Dennis Rea n’est pas un inconnu dans l’univers des musiques complexes – qu’elles appartiennent au jazz, au rock ou à la musique électronique. Guitariste virtuose, il est aussi un compositeur inventif, tortueux et gagné par la passion de l’expérimentation, ne reniant en rien en cela ses deux influences majeures que sont György Ligeti et King Crimson. Musicalement, l’homme est le type même de l’hyperactif, présent dans des dizaines de projets ou d’albums depuis la fin des années 70. Et c’est sous la forme d’un « electric string quartet plus drums », Moraine, qu’il gagne de nouveau le devant de la scène en ce second semestre de l’année 2009.
« Musiques complexes » écrivions-nous plus haut. Il est clair que Manifest Density n’est pas l’album que vous écouterez pour vous détendre dans les embouteillages ou passer une soirée agréable entre amis. Ayant personnellement tenté la seconde proposition, j’ai vite compris que l’expérience n’était pas des plus avisées. Car Moraine nous propose avec cet album une sorte de pont entre un jazz-fusion exigeant et le rock-in-opposition : autant dire que la concentration est de mise.
Une concentration qui n’a d’ailleurs rien de désagréable et porte rapidement ses fruits, le quintet parvenant à garder une accessibilité très appréciable. Cet album doit plus aux Mahavishnu Orchestra, King Crimson, voire Birdsongs of the Mesozoic qu’aux Art Zoyd et Univers Zero (malgré toute l’affection que je porte à ces deux derniers groupes, écouter leurs albums prend bien souvent l’aspect d’un rite d’initiation particulièrement radical).

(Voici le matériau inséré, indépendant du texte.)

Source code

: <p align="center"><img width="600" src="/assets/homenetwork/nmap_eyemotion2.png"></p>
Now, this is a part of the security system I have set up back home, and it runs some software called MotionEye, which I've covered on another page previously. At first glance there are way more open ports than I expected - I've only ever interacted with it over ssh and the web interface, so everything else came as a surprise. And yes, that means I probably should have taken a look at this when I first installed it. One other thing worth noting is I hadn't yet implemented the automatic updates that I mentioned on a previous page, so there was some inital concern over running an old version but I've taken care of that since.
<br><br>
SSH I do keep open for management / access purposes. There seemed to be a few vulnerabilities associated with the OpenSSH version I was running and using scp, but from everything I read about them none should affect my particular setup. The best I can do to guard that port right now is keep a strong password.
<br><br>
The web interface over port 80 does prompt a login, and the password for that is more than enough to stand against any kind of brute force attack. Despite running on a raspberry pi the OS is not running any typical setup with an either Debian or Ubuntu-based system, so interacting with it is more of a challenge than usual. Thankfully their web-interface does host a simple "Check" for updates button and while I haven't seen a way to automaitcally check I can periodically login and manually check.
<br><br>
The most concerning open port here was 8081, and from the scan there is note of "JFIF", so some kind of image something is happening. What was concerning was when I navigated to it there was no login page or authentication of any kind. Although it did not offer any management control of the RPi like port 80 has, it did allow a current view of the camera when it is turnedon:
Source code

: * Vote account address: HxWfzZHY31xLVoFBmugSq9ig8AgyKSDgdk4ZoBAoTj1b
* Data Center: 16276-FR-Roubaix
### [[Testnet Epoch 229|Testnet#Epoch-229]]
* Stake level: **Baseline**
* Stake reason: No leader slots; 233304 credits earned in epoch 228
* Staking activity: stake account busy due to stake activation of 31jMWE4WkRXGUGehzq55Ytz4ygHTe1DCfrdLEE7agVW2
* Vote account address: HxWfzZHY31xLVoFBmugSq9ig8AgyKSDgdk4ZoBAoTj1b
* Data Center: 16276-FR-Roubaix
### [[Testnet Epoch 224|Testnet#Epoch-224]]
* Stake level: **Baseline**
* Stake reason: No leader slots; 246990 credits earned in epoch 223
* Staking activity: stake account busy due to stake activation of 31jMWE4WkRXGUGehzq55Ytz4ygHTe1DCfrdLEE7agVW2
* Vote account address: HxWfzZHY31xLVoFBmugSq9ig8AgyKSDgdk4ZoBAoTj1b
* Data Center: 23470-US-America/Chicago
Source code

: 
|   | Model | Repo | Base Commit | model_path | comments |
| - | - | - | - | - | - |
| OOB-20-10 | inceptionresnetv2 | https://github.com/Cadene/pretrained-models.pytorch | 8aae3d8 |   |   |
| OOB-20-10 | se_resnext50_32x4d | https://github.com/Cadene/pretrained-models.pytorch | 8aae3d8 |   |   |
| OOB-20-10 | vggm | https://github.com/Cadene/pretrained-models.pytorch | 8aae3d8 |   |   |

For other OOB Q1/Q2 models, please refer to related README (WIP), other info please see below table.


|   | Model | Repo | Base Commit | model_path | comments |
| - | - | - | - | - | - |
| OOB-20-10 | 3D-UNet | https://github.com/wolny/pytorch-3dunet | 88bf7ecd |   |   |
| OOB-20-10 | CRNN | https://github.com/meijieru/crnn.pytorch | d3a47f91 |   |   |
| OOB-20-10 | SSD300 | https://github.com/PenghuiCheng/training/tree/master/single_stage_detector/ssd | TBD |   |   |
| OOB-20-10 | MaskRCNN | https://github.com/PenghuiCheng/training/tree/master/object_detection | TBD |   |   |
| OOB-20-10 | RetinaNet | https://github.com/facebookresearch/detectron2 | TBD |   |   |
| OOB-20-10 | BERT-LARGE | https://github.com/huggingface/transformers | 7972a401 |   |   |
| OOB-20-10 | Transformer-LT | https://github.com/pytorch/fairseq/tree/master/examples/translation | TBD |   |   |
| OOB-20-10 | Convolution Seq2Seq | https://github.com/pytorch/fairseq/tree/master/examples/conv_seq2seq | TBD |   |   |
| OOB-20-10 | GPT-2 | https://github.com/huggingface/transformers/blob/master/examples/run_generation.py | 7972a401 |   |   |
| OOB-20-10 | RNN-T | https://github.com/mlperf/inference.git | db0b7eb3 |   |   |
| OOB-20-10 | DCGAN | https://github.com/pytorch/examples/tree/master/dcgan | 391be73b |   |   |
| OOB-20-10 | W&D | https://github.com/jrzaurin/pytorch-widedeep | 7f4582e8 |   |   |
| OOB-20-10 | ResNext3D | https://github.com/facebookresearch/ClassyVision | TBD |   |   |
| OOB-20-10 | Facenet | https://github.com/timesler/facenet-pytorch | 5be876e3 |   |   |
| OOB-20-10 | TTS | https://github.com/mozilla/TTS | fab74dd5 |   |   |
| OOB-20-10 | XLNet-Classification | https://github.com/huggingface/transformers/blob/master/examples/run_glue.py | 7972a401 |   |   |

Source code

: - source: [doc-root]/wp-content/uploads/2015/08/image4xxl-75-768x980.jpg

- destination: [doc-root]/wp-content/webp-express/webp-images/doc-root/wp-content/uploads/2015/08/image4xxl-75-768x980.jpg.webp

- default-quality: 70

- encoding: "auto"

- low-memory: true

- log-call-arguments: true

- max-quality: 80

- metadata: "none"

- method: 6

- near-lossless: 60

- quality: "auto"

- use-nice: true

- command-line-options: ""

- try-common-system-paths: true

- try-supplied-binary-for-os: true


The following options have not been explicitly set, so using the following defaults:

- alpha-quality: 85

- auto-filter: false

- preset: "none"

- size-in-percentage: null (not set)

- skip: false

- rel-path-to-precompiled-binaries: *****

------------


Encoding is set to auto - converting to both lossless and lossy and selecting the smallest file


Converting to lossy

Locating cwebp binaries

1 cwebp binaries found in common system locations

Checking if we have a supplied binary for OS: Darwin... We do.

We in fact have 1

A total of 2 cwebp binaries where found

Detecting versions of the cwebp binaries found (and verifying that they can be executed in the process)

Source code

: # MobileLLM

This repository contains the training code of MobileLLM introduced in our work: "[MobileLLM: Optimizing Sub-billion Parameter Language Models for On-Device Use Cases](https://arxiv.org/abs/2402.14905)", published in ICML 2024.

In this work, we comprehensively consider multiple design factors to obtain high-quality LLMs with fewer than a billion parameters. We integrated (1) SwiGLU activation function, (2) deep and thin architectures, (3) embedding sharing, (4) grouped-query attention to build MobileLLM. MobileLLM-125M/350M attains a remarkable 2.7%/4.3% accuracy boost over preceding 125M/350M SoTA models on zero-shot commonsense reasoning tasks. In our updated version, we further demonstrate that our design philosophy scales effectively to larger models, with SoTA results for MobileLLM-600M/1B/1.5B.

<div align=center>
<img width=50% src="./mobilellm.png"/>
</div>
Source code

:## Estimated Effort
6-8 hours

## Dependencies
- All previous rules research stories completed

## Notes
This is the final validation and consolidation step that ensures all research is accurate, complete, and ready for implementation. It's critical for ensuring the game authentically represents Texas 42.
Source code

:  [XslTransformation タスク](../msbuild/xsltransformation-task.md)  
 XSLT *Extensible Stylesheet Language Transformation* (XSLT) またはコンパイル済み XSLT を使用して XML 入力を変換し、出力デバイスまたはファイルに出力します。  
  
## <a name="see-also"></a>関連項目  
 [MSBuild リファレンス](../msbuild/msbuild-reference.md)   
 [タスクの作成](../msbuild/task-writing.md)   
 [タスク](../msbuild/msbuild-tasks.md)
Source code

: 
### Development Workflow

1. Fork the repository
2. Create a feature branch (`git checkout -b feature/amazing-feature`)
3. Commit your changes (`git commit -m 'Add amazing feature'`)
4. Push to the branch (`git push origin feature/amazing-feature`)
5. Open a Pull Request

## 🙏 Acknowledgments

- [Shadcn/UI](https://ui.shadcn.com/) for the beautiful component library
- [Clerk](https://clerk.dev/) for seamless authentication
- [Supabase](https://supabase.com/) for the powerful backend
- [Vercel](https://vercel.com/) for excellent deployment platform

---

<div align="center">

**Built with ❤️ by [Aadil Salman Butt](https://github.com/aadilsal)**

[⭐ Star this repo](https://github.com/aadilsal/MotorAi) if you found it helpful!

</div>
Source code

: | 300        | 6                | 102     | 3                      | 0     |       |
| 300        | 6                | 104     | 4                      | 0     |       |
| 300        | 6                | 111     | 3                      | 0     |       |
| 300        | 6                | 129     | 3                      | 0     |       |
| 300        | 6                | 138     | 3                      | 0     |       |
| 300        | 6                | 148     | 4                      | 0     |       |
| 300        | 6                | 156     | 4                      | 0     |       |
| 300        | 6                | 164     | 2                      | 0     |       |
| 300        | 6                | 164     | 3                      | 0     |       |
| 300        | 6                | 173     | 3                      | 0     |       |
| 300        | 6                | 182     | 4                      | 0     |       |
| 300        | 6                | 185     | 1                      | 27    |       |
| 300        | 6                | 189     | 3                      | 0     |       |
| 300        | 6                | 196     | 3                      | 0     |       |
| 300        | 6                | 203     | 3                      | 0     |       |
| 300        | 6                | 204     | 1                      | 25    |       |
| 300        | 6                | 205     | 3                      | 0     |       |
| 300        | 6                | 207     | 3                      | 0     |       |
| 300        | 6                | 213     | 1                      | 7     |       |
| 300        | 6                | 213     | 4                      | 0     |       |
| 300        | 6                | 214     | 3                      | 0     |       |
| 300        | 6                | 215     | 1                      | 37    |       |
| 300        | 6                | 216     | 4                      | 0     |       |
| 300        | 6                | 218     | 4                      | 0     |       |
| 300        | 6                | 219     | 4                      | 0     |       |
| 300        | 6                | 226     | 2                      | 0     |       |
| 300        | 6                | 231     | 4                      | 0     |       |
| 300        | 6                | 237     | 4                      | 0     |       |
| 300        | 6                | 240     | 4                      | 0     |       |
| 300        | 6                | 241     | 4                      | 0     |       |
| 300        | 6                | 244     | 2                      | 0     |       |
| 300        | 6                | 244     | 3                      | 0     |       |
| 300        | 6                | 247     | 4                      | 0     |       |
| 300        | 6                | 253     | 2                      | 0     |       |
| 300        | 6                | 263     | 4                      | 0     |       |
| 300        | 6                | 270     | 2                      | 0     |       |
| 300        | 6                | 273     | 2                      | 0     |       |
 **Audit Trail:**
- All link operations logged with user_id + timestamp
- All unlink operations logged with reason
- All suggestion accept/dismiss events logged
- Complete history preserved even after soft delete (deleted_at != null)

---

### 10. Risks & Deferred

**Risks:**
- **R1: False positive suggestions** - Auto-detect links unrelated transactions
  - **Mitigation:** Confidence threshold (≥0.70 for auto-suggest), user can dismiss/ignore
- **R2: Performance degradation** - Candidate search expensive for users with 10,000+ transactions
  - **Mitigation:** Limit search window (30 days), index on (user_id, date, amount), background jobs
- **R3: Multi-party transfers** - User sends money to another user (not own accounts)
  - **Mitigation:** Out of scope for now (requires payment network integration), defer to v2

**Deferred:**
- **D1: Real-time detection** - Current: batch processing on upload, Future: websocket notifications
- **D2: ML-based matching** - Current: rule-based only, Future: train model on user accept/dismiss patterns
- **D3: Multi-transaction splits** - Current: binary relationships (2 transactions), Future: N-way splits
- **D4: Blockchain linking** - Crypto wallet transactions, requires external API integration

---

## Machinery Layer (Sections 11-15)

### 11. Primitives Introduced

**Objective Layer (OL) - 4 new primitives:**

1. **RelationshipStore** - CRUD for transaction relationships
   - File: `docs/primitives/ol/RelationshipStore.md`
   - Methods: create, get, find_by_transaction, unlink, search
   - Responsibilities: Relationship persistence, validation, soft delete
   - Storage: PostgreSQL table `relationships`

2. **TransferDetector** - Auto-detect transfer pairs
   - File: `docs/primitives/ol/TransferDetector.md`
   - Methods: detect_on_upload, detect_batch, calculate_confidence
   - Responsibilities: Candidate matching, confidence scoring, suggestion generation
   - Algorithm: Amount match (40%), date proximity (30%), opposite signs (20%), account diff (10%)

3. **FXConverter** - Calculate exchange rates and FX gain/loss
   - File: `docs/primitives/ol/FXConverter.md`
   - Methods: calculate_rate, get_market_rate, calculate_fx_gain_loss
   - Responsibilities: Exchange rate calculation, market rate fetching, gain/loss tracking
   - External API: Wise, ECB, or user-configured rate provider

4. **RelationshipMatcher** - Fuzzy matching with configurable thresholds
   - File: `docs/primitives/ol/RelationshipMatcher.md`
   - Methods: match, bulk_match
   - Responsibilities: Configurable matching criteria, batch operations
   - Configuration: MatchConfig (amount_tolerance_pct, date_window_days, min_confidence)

La présence d’une base rythmique globalement jazzy (Ephebus Amoebus ou Nacho Sunset par exemple) et d’interventions très mélodiques du violon et du violoncelle permet de se frayer un chemin dénué d’obstacles infranchissables au sein d’une jungle instrumentale touffue, étouffante parfois mais toujours défrichable/déchiffrable. Bien sûr, il arrive que Dennis Rea nous gratifie de soli clairement dissonants, mais l’accompagnement fait sens et met en valeur des phrasés mélodiques auxquels se raccrocher. Et même Uncle Tang's Cabinet Of Dr Caligari, résolument bruitiste et fragmenté en petites touches sonores impressionnistes, en appelle d’abord aux sens indépendamment de toute approche intellectualisante.
Contrairement à certaines formations exerçant dans le même domaine, il n’est fait ici aucune concession à un son métal, même lorsque la saturation gagne la guitare. Les tempi restent modérés, l’harmonie se constitue souvent à partir d’arpèges et de longues notes frottées, le batteur et le bassiste assurent l’assise rythmique avec subtilité, jouant sur les ruptures et contrastes. Un morceau comme Manifeste Density, construit sur un superbe thème typé Europe de l’Est, fait la preuve d’une approche ne reniant jamais la mélodie et, dans ce cas précis, l’émotion. Kuru, richement arrangé, virevoltant et plus agressif, participe du même type d’approche et présente un Rea alliant vélocité, vagabondage harmonique et intelligence mélodique.
La complicité entre le guitariste et le duo de cordes est également l’un des points forts de l’album : nos trois musiciens ont réussi à rendre évident un mariage qui n’était pas de prime abord naturel. Cet aspect n’est nulle part aussi clairement identifiable que sur Staggerin', où les lignes solistes s’entrecroisent, se brouillent mutuellement sans jamais se neutraliser et créent un paysage étonnamment chaotique dans lequel le bassiste s'offre fort à propos de nous indiquer quelques points de repères. Une vraie réussite !
Ce sont aussi les termes que j’utiliserai pour qualifier l’album dans son ensemble. Complexe, et sans doute un poil cérébral, Manifest Density est aussi un voyage exotique brillamment construit, tant par la présence de mélodies est-européennes que par une approche en termes de timbres, d’harmonies et de rythmes dont il n’est pas évident de trouver ailleurs l’équivalent. Un seul conseil pour finir : ne vous en tenez pas à une seule écoute, ce disque ne se révèle que peu à peu, sur la durée.